In fact, Azerbaijan has always been reluctant to join any political and military alliance, including the Moscow-led Collective Security Treaty Organization (CSTO) and EEU, cooperating little with either. Until now, the decades-long conflict with neighboring Armenia in Karabakh justified Baku’s unwillingness to seek membership in Russia-dominated regional formats that included Yerevan. But the new postwar geopolitical order in the South Caucasus may change Azerbaijan’s strategic calculus toward the EEU. And undoubtedly, that will suit Russia’s interests, as Moscow eyes establishing a common “Eurasian Partnership” format that would link the former Soviet area with China. Azerbaijan, which is strategically located at the nexus of multiple north-south and east-west cross-continental transportation corridors, is thus an important part of this broader Russian plan (Turan,. April 24, 2021; see EDM, April 13, 2016, April 18, 2016, February 18, 2021). Moreover, Azerbaijani membership in the EEU is likely to facilitate greater integration of the South Caucasus region into the Russian sphere of influence, lessen Armenia’s long-term isolation, and bolster Russia’s communication links with Iran, Turkey and the wider Middle East. Such membership is, thus, strategically important for Russia but less economically profitable for Azerbaijan.
Baku might obtain some political dividends for joining the EEU, such as the transfer of additional Karabakh territories to Azerbaijani jurisdiction. Yet, in light of the current tensions between Baku and Moscow, Azerbaijani acquiescence to full membership looks unlikely for now. Since the beginning of April, mass media in Azerbaijan has been harshly criticizing the Russian “peacekeeping” mission in Karabakh for preparing to hold a May 9 Victory Day Parade in Khojaly. And it has rebuked Moscow for providing Armenia with sophisticated Iskander ballistic missiles, which appear to have been fired at civilian Azerbaijani targets during the Second Karabakh War (Jam-news, April 21; Armenian Weekly, April 7; see EDM, February 25). Recently, President Ilham Aliyev publicly called on Russia to explain how Armenia acquired the more advanced “M” version (i.e., not the “E” or export version) of the Iskander missile, referring to newly discovered remnants of the missile in Shusha (Caspiannews, April 22).

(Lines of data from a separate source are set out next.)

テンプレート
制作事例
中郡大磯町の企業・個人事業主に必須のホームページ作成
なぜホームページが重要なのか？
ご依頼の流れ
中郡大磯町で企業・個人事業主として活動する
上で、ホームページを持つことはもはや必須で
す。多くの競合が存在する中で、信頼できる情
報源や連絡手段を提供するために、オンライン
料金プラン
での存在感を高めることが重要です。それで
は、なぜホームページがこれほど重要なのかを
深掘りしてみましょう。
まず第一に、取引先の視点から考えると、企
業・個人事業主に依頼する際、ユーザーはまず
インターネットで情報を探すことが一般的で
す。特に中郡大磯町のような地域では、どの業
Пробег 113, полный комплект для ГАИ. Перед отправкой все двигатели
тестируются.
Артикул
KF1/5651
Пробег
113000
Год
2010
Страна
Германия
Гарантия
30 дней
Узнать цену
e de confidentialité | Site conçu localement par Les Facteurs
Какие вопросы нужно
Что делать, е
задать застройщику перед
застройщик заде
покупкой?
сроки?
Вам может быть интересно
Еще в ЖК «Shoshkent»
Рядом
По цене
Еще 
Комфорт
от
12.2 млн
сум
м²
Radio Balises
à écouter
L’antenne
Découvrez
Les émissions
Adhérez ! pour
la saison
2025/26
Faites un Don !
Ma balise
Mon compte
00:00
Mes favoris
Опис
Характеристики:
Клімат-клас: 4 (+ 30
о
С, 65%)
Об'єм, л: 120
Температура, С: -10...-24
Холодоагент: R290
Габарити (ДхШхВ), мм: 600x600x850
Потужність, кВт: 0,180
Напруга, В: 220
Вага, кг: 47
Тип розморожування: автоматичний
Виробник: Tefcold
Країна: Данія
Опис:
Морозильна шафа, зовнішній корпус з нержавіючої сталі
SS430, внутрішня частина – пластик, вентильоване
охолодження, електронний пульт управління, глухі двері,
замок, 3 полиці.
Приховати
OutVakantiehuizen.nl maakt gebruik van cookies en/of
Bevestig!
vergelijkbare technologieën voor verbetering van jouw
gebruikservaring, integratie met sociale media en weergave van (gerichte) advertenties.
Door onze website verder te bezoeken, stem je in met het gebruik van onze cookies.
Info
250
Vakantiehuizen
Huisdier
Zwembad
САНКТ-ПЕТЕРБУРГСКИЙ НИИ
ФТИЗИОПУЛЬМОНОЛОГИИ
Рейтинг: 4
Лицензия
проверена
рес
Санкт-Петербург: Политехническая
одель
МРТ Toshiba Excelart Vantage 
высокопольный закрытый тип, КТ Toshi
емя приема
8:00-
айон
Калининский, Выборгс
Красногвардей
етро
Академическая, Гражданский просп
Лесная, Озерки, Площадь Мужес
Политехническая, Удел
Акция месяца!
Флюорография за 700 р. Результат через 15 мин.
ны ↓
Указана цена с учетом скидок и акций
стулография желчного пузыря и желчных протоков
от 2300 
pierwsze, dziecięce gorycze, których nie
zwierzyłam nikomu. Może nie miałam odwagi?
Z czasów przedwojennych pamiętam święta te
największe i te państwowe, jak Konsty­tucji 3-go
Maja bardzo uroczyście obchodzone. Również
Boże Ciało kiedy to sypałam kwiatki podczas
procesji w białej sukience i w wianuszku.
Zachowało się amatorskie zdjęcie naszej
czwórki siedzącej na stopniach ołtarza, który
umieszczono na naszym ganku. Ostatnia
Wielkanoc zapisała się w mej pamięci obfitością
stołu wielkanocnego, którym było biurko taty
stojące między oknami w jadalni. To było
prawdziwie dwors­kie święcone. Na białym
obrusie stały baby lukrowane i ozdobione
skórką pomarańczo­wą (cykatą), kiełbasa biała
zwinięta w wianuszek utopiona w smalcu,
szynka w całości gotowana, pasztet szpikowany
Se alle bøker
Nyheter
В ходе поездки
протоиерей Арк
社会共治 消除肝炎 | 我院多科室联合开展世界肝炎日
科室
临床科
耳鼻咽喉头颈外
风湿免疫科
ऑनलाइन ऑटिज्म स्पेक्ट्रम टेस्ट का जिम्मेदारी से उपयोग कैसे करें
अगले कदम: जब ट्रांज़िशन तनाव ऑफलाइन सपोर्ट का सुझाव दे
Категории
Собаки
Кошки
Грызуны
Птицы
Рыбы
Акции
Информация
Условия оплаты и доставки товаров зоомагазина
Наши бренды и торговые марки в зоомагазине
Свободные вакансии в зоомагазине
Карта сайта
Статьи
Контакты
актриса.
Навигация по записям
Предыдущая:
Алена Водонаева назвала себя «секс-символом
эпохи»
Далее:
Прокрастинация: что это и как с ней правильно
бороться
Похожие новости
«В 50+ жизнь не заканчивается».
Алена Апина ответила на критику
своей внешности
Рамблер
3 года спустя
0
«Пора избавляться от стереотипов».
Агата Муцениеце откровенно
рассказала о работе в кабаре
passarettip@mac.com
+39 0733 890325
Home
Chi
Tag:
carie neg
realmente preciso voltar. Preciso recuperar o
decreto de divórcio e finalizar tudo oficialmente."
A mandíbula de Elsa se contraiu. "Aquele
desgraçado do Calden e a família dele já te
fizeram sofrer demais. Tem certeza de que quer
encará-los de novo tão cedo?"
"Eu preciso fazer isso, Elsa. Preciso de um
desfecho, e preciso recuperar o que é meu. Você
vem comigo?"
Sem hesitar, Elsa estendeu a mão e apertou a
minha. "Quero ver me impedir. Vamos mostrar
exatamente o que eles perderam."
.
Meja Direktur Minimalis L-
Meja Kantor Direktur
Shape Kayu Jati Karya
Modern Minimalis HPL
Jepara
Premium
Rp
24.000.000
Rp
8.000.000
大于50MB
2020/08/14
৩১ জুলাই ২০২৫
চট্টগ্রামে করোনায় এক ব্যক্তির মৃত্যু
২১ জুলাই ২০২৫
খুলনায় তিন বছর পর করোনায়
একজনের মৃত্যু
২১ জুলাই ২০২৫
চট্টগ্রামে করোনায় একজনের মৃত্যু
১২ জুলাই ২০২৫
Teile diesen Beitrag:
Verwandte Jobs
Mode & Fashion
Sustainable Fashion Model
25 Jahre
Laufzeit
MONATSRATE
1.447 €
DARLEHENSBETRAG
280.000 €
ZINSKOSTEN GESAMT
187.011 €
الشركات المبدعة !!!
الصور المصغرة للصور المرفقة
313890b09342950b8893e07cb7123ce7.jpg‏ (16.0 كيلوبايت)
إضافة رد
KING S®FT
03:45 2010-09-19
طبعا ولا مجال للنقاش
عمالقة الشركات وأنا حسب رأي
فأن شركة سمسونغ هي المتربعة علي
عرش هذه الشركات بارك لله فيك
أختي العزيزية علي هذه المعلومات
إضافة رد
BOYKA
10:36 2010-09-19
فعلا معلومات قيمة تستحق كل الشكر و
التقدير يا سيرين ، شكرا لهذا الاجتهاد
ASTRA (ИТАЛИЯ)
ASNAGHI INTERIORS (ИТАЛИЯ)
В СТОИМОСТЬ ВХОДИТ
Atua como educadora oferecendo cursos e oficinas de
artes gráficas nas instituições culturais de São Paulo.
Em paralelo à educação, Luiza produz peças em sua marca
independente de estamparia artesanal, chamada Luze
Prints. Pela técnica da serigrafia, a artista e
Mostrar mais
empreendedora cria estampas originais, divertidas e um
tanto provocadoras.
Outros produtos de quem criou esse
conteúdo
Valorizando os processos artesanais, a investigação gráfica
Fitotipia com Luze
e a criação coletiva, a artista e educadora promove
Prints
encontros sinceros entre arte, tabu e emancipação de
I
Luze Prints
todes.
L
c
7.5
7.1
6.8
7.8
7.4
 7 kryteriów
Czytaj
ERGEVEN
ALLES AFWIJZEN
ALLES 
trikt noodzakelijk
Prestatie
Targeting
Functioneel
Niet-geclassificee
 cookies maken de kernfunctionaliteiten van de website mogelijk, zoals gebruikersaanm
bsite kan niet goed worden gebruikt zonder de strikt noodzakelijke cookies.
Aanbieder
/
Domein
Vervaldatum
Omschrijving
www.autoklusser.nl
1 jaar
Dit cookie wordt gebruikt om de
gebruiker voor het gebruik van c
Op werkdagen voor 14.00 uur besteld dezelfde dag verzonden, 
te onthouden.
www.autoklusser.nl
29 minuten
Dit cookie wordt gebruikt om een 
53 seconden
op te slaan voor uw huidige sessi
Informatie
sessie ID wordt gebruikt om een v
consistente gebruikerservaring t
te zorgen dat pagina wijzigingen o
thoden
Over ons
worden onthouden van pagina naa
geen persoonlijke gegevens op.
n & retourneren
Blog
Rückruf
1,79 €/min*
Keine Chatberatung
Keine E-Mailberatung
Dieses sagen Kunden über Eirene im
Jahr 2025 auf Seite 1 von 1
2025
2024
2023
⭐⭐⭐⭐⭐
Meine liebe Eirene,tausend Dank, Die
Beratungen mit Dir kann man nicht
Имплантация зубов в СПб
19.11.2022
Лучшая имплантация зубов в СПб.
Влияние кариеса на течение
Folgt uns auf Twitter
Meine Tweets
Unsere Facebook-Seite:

In addition, as stated above, the issue of the Nakhchivan corridor remains an apple of discord between Baku and Nikol Pashinyan’s government in Yerevan: the latter does not want to make any concessions ahead of the looming snap elections in June. Armenia wants to see a re-establishment of the Soviet-era Yerevan–Tbilisi–Baku railway simultaneously with the construction of a transit line in the north, passing through the Armenian town of Ijevan (RBK,April 7). But Azerbaijan insists on reopening the southern railway route along the Iranian border (in line with the November 2020 ceasefire agreement), which is the shortest way to connect the mainland with Nakhchivan.